A Rational Analysis of the Speech-to-Song Illusion
Raja Marjieh, Pol van Rijn, Ilia Sucholutsky, Harin Lee, Thomas L. Griffiths, Nori Jacoby
TL;DR
The paper tackles why repetition makes spoken phrases sound more song-like and why this transformation varies by phrase. It formulates a principled Bayesian framework that treats the illusion as a two-hypothesis inference problem, comparing $p(s^n|\text{song})$ and $p(s^n|\text{speech})$ using corpus-derived statistics and, crucially, tests the approach with text-only data.

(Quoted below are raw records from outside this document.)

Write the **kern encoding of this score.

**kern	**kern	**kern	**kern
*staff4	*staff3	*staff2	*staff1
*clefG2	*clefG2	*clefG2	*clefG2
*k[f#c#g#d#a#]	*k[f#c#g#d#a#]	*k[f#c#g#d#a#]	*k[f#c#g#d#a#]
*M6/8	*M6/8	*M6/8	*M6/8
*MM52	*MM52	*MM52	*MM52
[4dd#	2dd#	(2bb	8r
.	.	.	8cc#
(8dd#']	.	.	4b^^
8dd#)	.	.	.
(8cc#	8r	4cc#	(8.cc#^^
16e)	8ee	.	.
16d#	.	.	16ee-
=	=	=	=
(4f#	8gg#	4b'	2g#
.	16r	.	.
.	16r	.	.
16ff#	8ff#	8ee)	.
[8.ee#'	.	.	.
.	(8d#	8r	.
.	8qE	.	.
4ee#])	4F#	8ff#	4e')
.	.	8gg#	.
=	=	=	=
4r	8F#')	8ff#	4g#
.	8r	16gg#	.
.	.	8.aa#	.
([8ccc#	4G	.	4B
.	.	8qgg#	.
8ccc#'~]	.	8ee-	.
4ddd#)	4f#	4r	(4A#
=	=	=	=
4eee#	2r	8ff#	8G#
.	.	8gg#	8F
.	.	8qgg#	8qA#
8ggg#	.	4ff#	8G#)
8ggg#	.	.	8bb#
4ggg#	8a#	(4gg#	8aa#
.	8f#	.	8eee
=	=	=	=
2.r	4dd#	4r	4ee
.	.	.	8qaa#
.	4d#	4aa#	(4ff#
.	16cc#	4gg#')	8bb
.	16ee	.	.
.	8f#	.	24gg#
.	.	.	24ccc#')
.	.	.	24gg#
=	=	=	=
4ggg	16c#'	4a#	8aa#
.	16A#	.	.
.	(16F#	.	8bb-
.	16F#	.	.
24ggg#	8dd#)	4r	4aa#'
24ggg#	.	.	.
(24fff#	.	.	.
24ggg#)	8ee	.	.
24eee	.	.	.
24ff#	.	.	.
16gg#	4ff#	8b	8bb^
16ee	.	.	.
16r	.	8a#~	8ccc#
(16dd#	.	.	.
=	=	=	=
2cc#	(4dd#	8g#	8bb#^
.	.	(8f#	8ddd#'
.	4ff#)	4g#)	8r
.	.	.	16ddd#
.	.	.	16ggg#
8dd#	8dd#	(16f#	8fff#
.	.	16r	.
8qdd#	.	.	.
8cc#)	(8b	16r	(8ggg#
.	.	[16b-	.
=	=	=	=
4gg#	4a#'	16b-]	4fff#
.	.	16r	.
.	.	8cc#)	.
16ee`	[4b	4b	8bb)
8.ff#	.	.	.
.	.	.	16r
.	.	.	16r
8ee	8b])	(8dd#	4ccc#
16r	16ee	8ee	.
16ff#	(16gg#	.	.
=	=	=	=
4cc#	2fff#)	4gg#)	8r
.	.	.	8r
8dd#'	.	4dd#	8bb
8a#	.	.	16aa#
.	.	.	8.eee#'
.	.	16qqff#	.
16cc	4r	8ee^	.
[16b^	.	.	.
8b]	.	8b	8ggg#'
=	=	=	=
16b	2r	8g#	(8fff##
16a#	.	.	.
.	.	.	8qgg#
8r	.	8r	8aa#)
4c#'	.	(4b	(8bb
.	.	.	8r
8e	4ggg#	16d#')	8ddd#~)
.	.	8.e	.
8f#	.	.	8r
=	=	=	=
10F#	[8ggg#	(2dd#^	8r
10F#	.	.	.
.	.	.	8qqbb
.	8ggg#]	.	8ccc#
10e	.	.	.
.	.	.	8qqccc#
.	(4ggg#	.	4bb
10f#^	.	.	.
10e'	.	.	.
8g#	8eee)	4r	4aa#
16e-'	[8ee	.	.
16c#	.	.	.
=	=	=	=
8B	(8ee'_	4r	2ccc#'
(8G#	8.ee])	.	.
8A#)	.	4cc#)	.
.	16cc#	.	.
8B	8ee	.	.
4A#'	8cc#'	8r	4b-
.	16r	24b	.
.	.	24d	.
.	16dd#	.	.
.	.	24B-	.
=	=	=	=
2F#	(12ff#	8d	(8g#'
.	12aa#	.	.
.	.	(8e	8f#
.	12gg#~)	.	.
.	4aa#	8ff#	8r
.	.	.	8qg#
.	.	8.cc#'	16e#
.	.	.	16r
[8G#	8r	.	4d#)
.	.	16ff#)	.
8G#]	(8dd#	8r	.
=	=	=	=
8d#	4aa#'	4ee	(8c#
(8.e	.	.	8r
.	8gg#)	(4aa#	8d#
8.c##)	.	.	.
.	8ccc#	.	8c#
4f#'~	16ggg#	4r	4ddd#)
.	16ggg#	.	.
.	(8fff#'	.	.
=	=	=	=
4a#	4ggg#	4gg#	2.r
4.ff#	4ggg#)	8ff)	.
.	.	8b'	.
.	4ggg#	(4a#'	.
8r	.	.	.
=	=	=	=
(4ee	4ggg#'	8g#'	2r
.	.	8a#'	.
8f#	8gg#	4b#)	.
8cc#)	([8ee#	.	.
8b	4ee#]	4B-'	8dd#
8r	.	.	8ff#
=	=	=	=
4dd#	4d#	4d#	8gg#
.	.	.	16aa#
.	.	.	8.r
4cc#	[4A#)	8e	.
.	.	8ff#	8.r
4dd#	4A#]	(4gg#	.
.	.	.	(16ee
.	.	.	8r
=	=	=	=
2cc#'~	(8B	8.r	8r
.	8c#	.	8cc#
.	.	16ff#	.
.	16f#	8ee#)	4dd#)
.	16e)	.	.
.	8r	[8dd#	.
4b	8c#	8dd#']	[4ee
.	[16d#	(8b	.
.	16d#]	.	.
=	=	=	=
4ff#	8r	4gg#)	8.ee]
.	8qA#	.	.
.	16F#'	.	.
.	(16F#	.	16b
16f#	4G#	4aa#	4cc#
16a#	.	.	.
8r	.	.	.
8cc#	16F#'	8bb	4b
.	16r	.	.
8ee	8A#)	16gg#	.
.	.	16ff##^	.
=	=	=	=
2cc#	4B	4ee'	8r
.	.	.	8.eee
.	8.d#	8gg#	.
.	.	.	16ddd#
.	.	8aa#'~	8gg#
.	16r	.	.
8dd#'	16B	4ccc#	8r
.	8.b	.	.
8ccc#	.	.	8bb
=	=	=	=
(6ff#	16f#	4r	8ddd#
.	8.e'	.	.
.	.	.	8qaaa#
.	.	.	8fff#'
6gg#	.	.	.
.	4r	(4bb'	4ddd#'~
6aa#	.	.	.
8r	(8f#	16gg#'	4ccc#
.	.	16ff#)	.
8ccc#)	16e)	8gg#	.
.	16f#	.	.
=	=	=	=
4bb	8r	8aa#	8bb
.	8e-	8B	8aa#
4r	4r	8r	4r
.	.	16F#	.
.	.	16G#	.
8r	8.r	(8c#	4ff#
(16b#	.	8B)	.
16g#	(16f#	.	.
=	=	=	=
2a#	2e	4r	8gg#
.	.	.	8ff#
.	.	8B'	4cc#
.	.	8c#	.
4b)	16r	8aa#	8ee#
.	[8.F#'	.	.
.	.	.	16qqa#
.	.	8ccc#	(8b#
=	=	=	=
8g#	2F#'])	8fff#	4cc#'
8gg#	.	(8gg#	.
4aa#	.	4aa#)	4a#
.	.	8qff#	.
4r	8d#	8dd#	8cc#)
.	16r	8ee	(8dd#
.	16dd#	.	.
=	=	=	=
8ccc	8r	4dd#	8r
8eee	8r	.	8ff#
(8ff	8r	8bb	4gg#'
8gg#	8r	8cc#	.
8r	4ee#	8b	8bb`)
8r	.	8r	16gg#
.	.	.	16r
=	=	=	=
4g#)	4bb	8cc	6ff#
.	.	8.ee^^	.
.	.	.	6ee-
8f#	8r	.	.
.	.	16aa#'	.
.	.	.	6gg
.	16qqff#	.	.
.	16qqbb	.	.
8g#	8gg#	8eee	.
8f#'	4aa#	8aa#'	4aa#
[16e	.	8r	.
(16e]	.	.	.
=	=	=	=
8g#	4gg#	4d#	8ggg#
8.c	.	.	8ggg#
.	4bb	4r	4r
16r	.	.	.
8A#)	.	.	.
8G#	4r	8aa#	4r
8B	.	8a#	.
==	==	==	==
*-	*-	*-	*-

It demonstrates that a purely textual prose-to-lyrics illusion emerges when repetition shifts the log-odds in favor of song, a prediction supported by both human judgments and GPT-4 outputs. Together, these results provide a parsimonious, cross-modal computational account of perceptual illusions rooted in learned linguistic statistics and suggest avenues for richer generative modeling across languages and modalities.
Abstract
The speech-to-song illusion is a robust psychological phenomenon whereby a spoken sentence sounds increasingly more musical as it is repeated. Despite decades of research, a complete formal account of this transformation is still lacking, and some of its nuanced characteristics, namely, that certain phrases appear to transform while others do not, is not well understood. Here we provide a formal account of this phenomenon, by recasting it as a statistical inference whereby a rational agent attempts to decide whether a sequence of utterances is more likely to have been produced in a song or speech. Using this approach and analyzing song and speech corpora, we further introduce a novel prose-to-lyrics illusion that is purely text-based. In this illusion, simply duplicating written sentences makes them appear more like song lyrics. We provide robust evidence for this new illusion in both human participants and large language models.